At 18 Juan married “a good woman” who followed him patiently around Southern California, two children in tow, as he moved from job to job. A capable young man, he had no difficulty getting jobs; keeping them was the problem. Because of the drugs and the alcohol, he would inevitably begin missing work and, when he saw the writing on the wall, would quit rather than get fired. Arrested repeatedly, Juan spent two years in a penitentiary in Mexico for transporting drugs across the border. Upon his return home, he says, “I told my wife, ‘That’s it, Baby—I promise, this time!’ She kept believing in my promises until the day she told me, ‘You’re a great guy and you love us, but I’ve put up with this for 17 years—I need a life!’ She was absolutely right!” insists Juan. “She stood by me way too long! Right after she left I picked up a new habit, heroin.”
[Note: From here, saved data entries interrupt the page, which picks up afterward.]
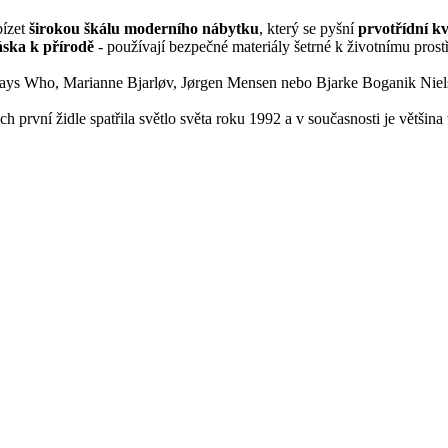
bízet
širokou škálu moderního nábytku
, který se pyšní
prvotřídní k
áska k přírodě
- používají bezpečné materiály šetrné k životnímu prostř
dio Says Who, Marianne Bjarløv, Jørgen Mensen nebo Bjarke Boganik Niel
jich první židle spatřila světlo světa roku 1992 a v současnosti je většina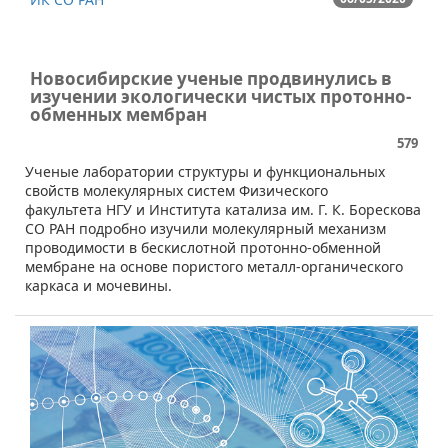
Новосибирские ученые продвинулись в
изучении экологически чистых протонно-
обменных мембран
579
​​Ученые лаборатории структуры и функциональных
свойств молекулярных систем Физического
факультета НГУ и Института катализа им. Г. К. Борескова
СО РАН подробно изучили молекулярный механизм
проводимости в бескислотной протонно-обменной
мембране на основе пористого металл-органического
каркаса и мочевины.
Once he touched the heroin, he says, “it controlled me—I did what was necessary to get it. It was my god, my woman. I began going to prison again—this time for violence and selling heroin. But I continued using the drug in prison; so every time I came out, my sole purpose was to start dealing again.”

Shortly after his release in 2000, he arose one morning with a sudden moment of clarity. “I asked the Lord for help, and it came to me: ‘Go to The Salvation Army.’ When I arrived at the Harbor Light, I was sick [in detox] for 40 days. But I kept praying. ‘God, I don’t deserve anything; but please take this obsession, and I’ll do the best I can!’

“I was brought up going to church,” explains Juan, “and I didn’t have a clue who God was. But at The Salvation Army I learned how to really pray and be honest with him. There has not been a day go by that I don’t praise him and say, ‘God, please guide me through this day and give me peace of mind.’ And I thank him at night. Without God I wouldn’t be here.”